One of the jolts a family may receive is when they are told their loved one is now on what is called palliative or end-of-life care, a concept that is often not fully understood. The term does not mean that these are the final hours or days of the patient’s life. It means that the patient suffers from a terminal disease, and there is no hope of a cure. However the dying process may take years.
“With patients of Alzheimer’s the process may take seven to 12 years,” says Dr Syed. The aim of doctors and family, at this stage, is that the quality of life be improved and the patient be made comfortable. “In Pakistan you get drugs like heroine everywhere but intravenous morphine is not available to a dying patient to help relieve a dying patient’s suffering,” says Dr Syed, explaining the obstacles.
The goal, as Dr Sabzwari explains, is not longevity of life, unlike what families or patients want. “Most important is the quality of life.”
To see a loved one in pain takes its toll. “Till my father had the accident, I was a carefree guy. I can safely say I aged at least 10 years within days. I have lost a lot of hair ever since. I do feel depressed inside at times but I cannot afford the luxury to sit and cry because the responsibility of my family is on me,” says Qazi.
Luckily for him, his supportive wife has been his biggest strength.
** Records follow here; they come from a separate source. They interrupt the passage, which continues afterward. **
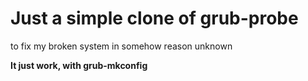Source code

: <h1>Just a simple clone of grub-probe  </h1>
to fix my broken system in somehow reason unknown

**It just work, with grub-mkconfig**
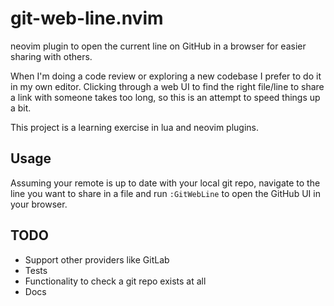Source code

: # git-web-line.nvim

neovim plugin to open the current line on GitHub in a browser for easier sharing with others.

When I'm doing a code review or exploring a new codebase I prefer to do it in my own editor. Clicking through a web UI to find the right file/line to share a link with someone takes too long, so this is an attempt to speed things up a bit.

This project is a learning exercise in lua and neovim plugins.

## Usage

Assuming your remote is up to date with your local git repo, navigate to the line you want to share in a file and run `:GitWebLine` to open the GitHub UI in your browser.

## TODO

- Support other providers like GitLab
- Tests
- Functionality to check a git repo exists at all
- Docs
Even families of the elderly are psychologically impacted. “My six-year-old daughter is affected as well; she can’t understand why dada won’t play with her anymore.” Yet, Qazi refuses to give up on giving the best possible care to his father. “My father didn’t stop caring for me when I was a child and was totally dependent on him. How can I stop taking care of him?”
In Dr Syed’s opinion, one must not give up on the treatment and care of the elderly because a lot can be done to improve their quality of life. “A few years ago dementia was considered incurable and some of the treatments available now were not available then. Now, we can drastically improve the patient’s quality of life as well as slow down the dementia.”
The biggest challenge, then, is to not give up hope.